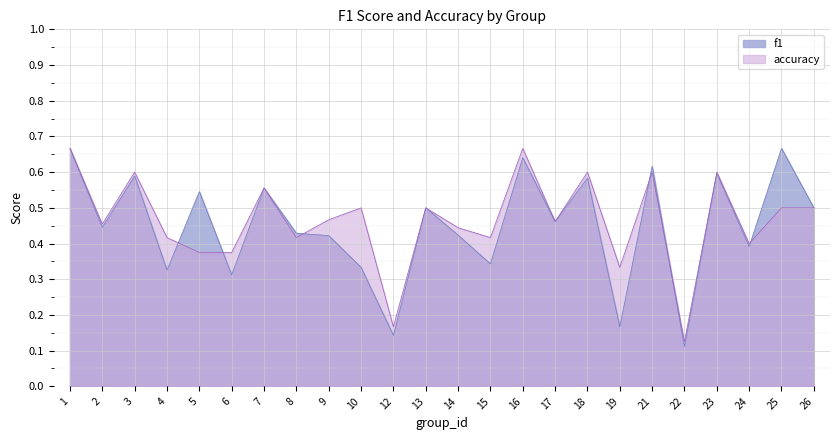

What is the sum of all f1 values?

10.8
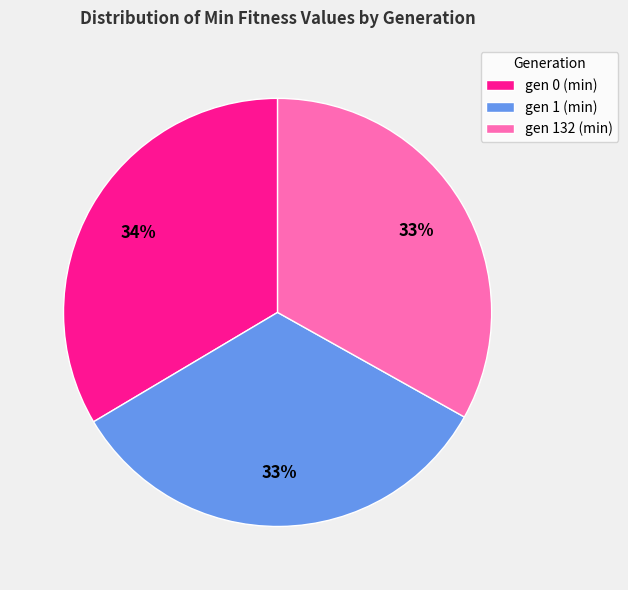

To the nearest percent, what portion does gen 1 (min) represent?

33%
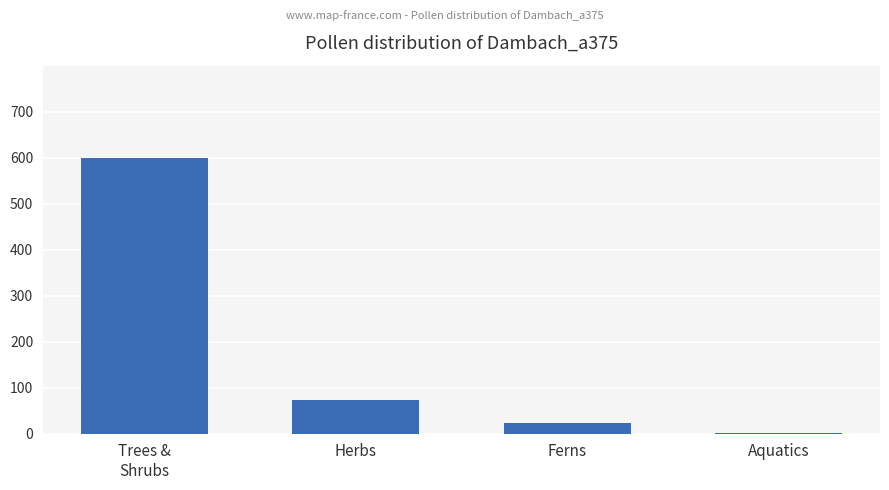

What is the sum of all values?

699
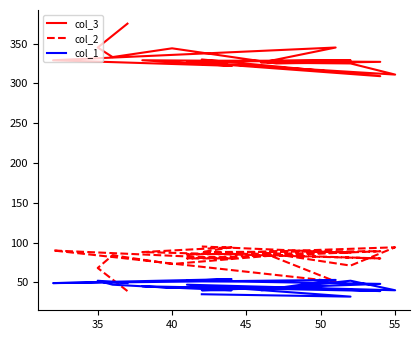

Which series has the largest range (max minus min)?

col_3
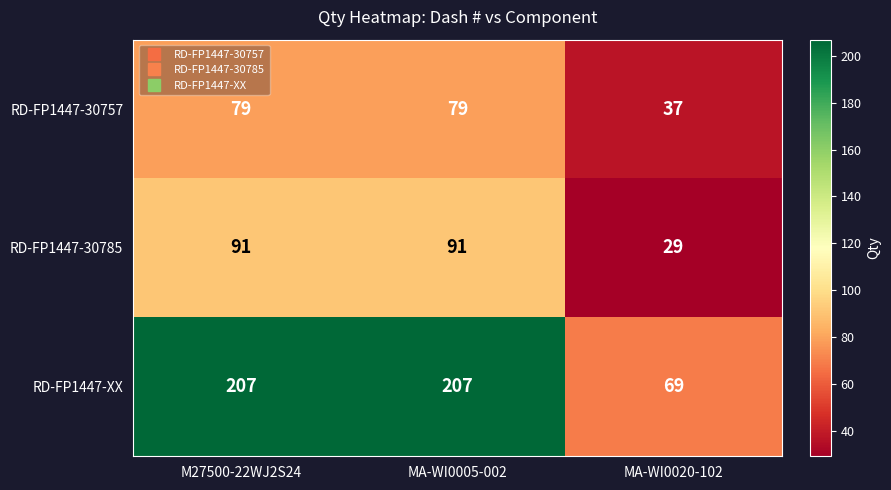

Reading left to right, transcribe all the data shown in this chart.

RD-FP1447-30757: 79	79	37
RD-FP1447-30785: 91	91	29
RD-FP1447-XX: 207	207	69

● What the task requires: Could you copy the listing above word for word, leaving out the pictures?

● The completed task:
What is the sum of all f1 values?

10.8

To the nearest percent, what portion does gen 1 (min) represent?

33%

What is the sum of all values?

699

Which series has the largest range (max minus min)?

col_3

Reading left to right, transcribe all the data shown in this chart.

RD-FP1447-30757: 79	79	37
RD-FP1447-30785: 91	91	29
RD-FP1447-XX: 207	207	69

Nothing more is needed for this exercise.